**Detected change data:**
= Beginning of Section =
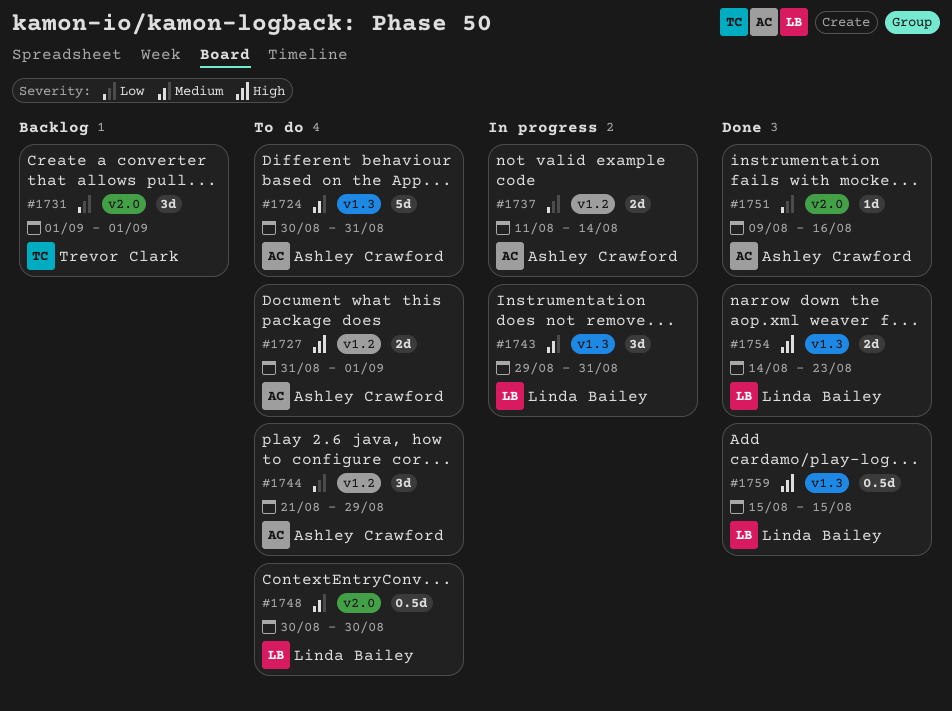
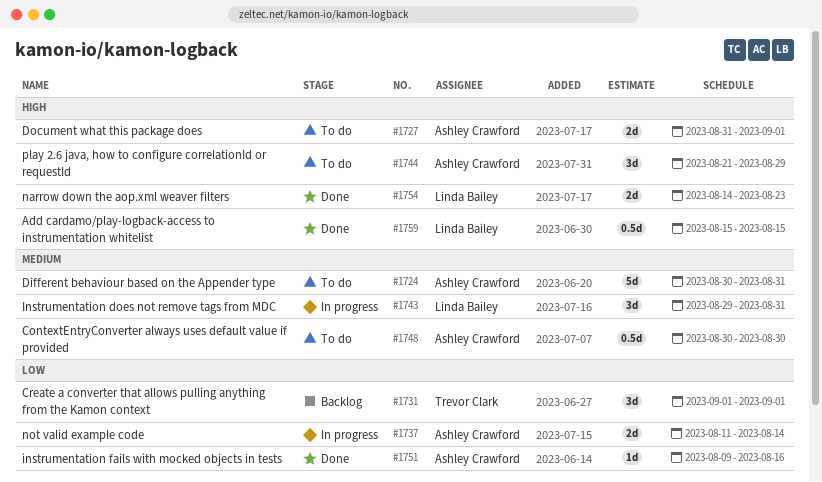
#1744, priority: Low -> High
#1748, owner: Linda Bailey -> Ashley Crawford

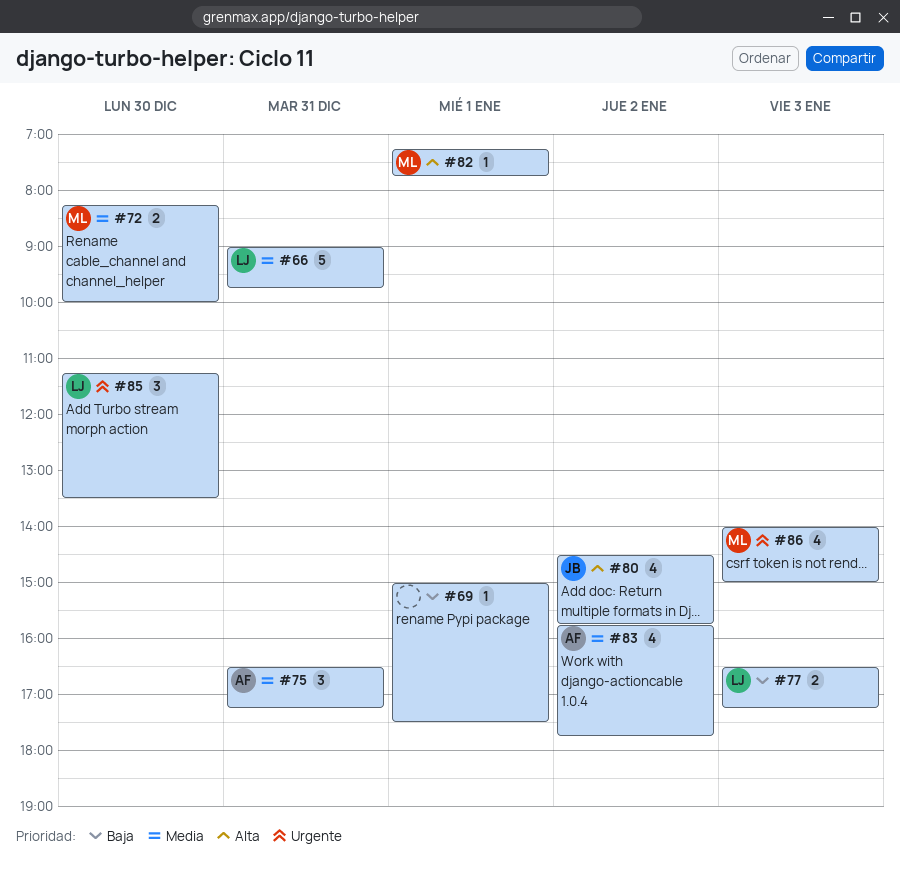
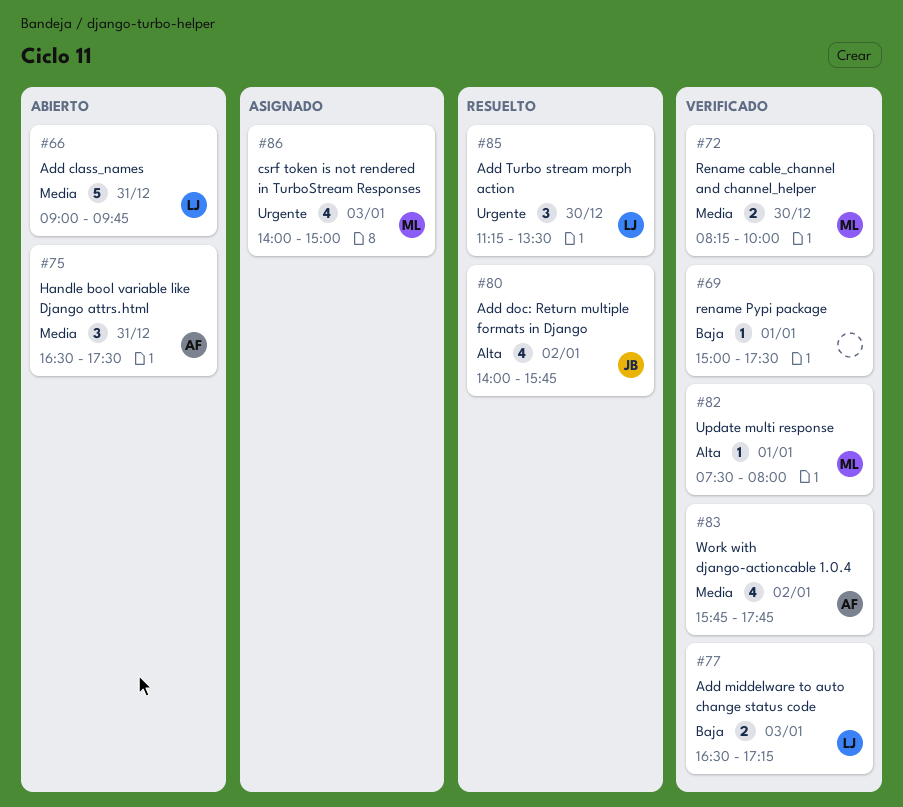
#75, ends: 17:15 -> 17:30
#80, begins: 14:30 -> 14:00
#82, begins: 07:15 -> 07:30
#82, ends: 07:45 -> 08:00

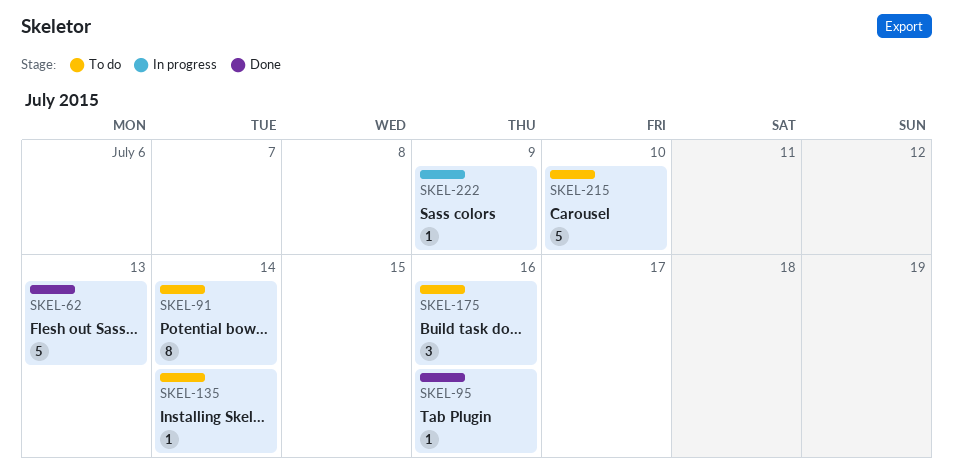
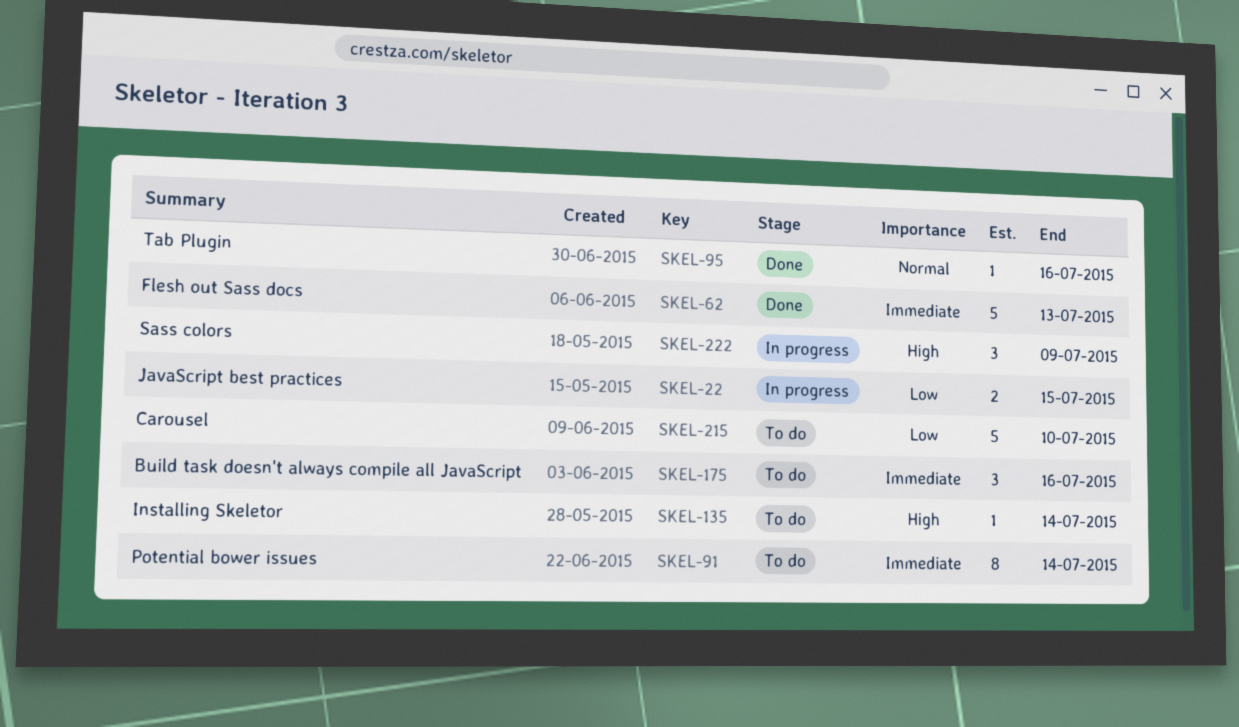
SKEL-22: none -> present
SKEL-222, estimate: 1 -> 3

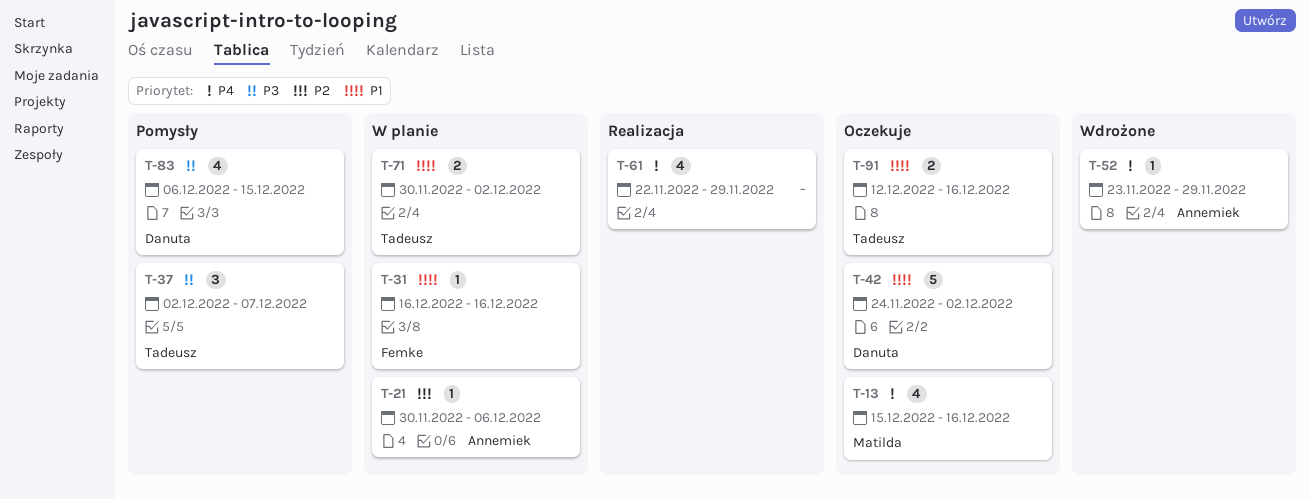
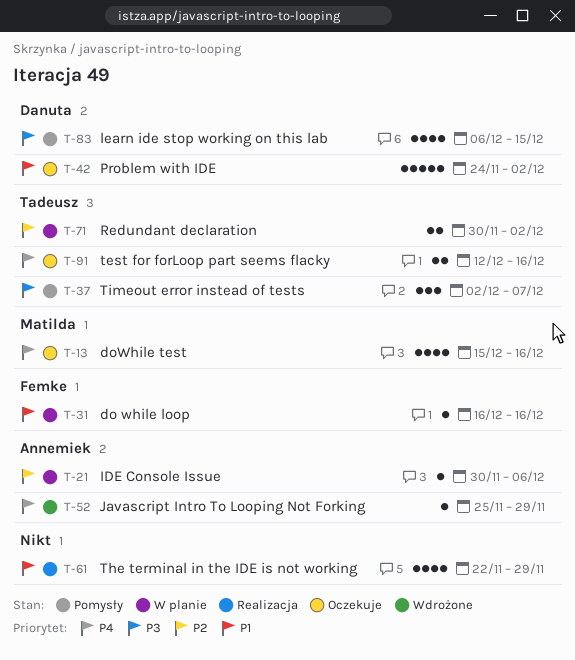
T-52, start: Nov 23 -> Nov 25
T-61, priority: P4 -> P1
T-71, priority: P1 -> P2
T-91, priority: P1 -> P4

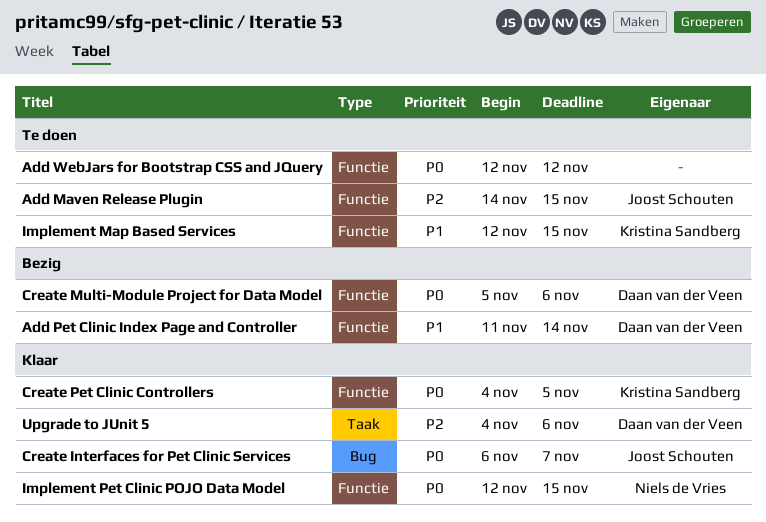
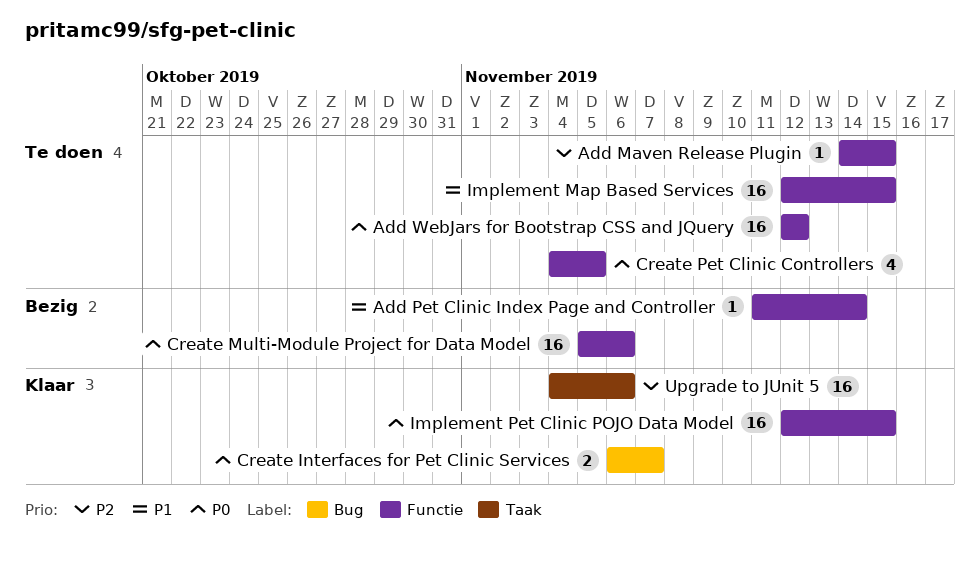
Create Pet Clinic Controllers, status: Klaar -> Te doen

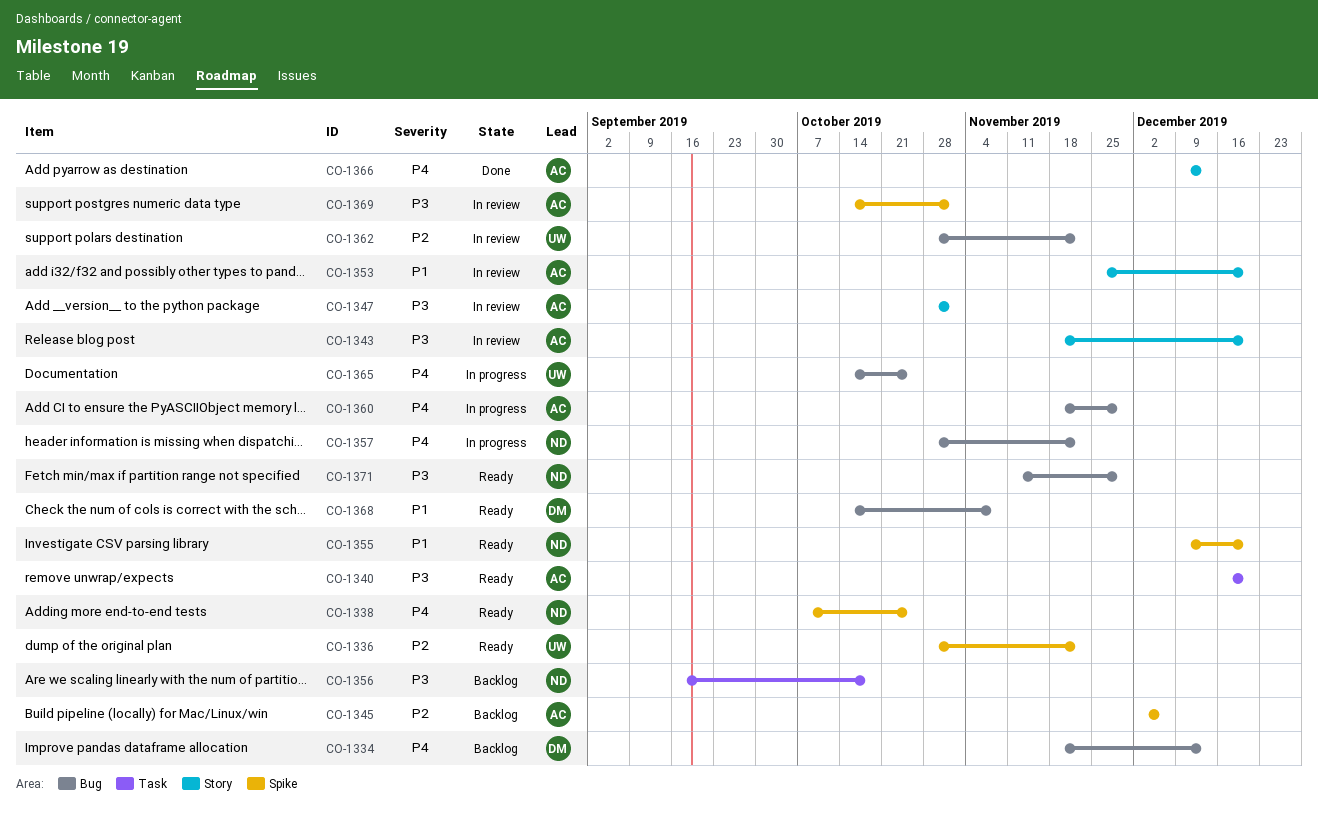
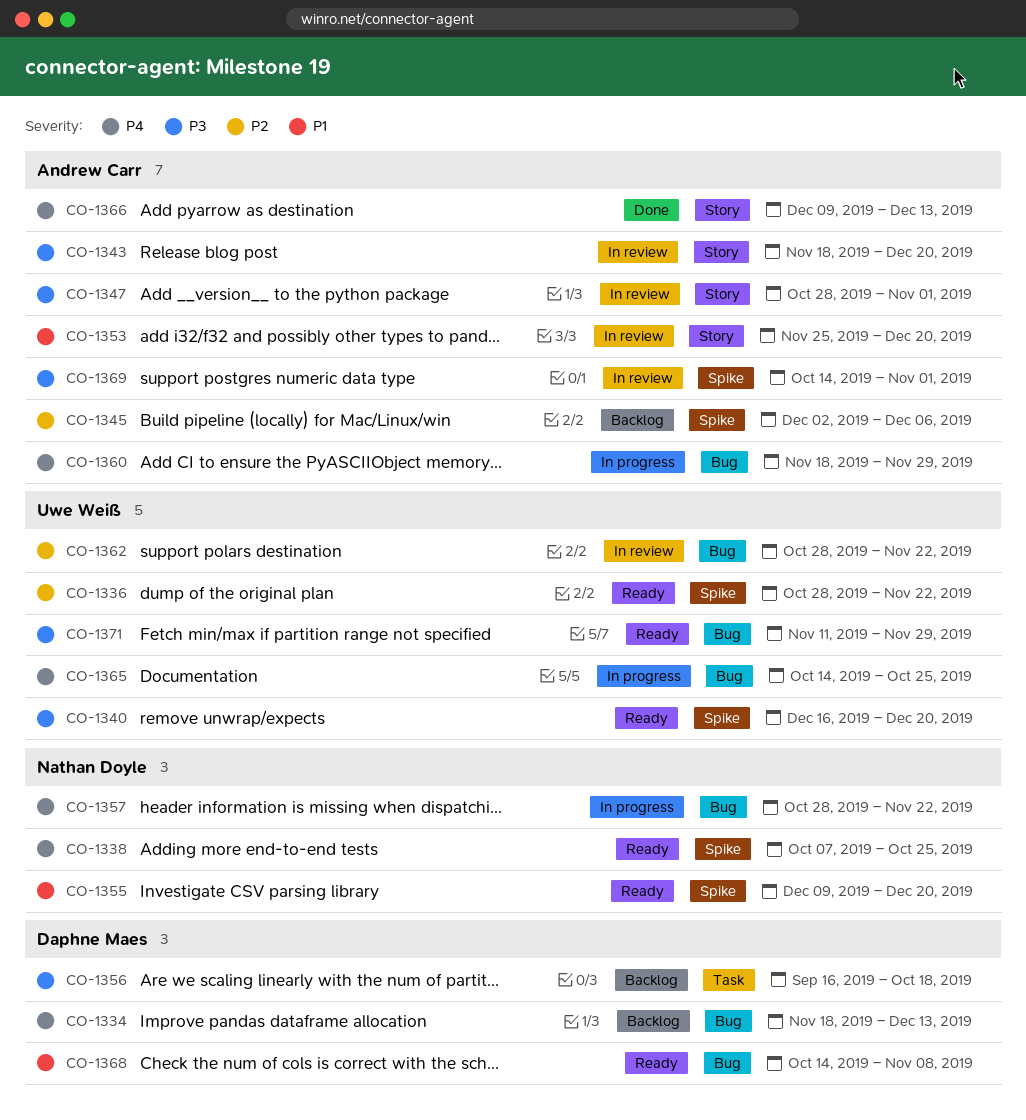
CO-1340, owner: Andrew Carr -> Uwe Weiß
CO-1340, label: Task -> Spike
CO-1356, owner: Nathan Doyle -> Daphne Maes
CO-1371, owner: Nathan Doyle -> Uwe Weiß

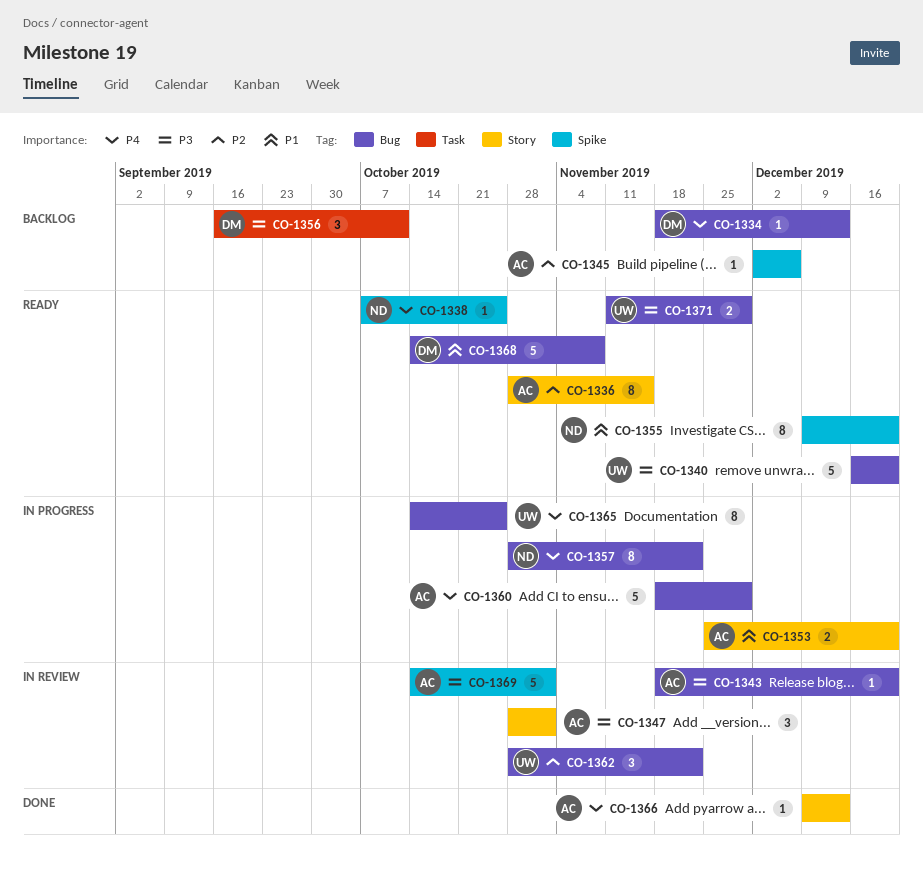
CO-1336, owner: Uwe Weiß -> Andrew Carr
CO-1336, label: Spike -> Story
CO-1336, due: Nov 22 -> Nov 15
CO-1340, label: Spike -> Bug
CO-1343, label: Story -> Bug
CO-1353, status: In review -> In progress
CO-1356, due: Oct 18 -> Oct 11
= End of Section =
**Work required:**
Give back each entry exactly as it appears, with no pictures.

**Output for this task:**
#1744, priority: Low -> High
#1748, owner: Linda Bailey -> Ashley Crawford

#75, ends: 17:15 -> 17:30
#80, begins: 14:30 -> 14:00
#82, begins: 07:15 -> 07:30
#82, ends: 07:45 -> 08:00

SKEL-22: none -> present
SKEL-222, estimate: 1 -> 3

T-52, start: Nov 23 -> Nov 25
T-61, priority: P4 -> P1
T-71, priority: P1 -> P2
T-91, priority: P1 -> P4

Create Pet Clinic Controllers, status: Klaar -> Te doen

CO-1340, owner: Andrew Carr -> Uwe Weiß
CO-1340, label: Task -> Spike
CO-1356, owner: Nathan Doyle -> Daphne Maes
CO-1371, owner: Nathan Doyle -> Uwe Weiß

CO-1336, owner: Uwe Weiß -> Andrew Carr
CO-1336, label: Spike -> Story
CO-1336, due: Nov 22 -> Nov 15
CO-1340, label: Spike -> Bug
CO-1343, label: Story -> Bug
CO-1353, status: In review -> In progress
CO-1356, due: Oct 18 -> Oct 11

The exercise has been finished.